WHAT YOU HAVE TO DO
Output exactly the lines between the line that contains "Maklumat Tambahan" and the last line of the material, counting both.

SUPPLIED DATA
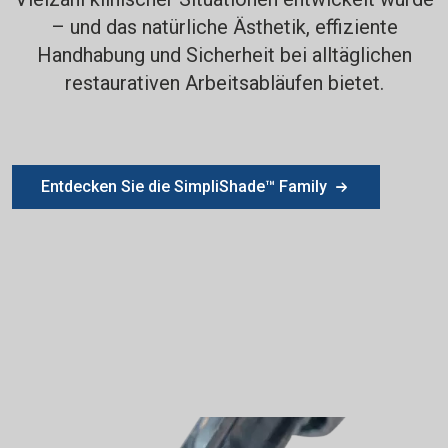
– und das natürliche Ästhetik, effiziente
Handhabung und Sicherheit bei alltäglichen
restaurativen Arbeitsabläufen bietet.
Entdecken Sie die SimpliShade™ Family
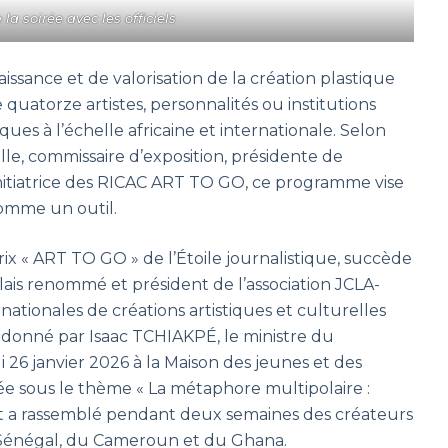
la soirée avec les officiels
aissance et de valorisation de la création plastique
uatorze artistes, personnalités ou institutions
ues à l’échelle africaine et internationale. Selon
e, commissaire d’exposition, présidente de
itiatrice des RICAC ART TO GO, ce programme vise
 comme un outil.
x « ART TO GO » de l’Étoile journalistique, succède
lais renommé et président de l’association JCLA-
ationales de créations artistiques et culturelles
donné par Isaac TCHIAKPÉ, le ministre du
i 26 janvier 2026 à la Maison des jeunes et des
ée sous le thème « La métaphore multipolaire :
t a rassemblé pendant deux semaines des créateurs
u Sénégal, du Cameroun et du Ghana.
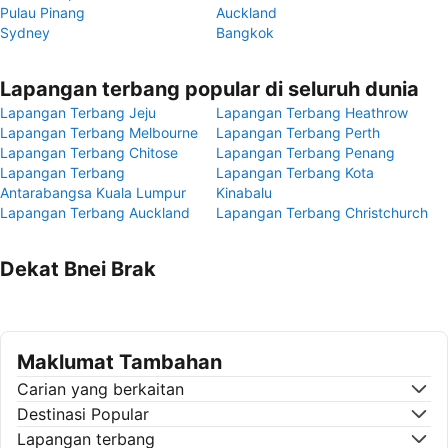
Pulau Pinang
Auckland
Sydney
Bangkok
Lapangan terbang popular di seluruh dunia
Lapangan Terbang Jeju
Lapangan Terbang Heathrow
Lapangan Terbang Melbourne
Lapangan Terbang Perth
Lapangan Terbang Chitose
Lapangan Terbang Penang
Lapangan Terbang
Lapangan Terbang Kota
Antarabangsa Kuala Lumpur
Kinabalu
Lapangan Terbang Auckland
Lapangan Terbang Christchurch
Dekat Bnei Brak
Maklumat Tambahan
Carian yang berkaitan
Destinasi Popular
Lapangan terbang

ANSWER SPACE
Maklumat Tambahan
Carian yang berkaitan
Destinasi Popular
Lapangan terbang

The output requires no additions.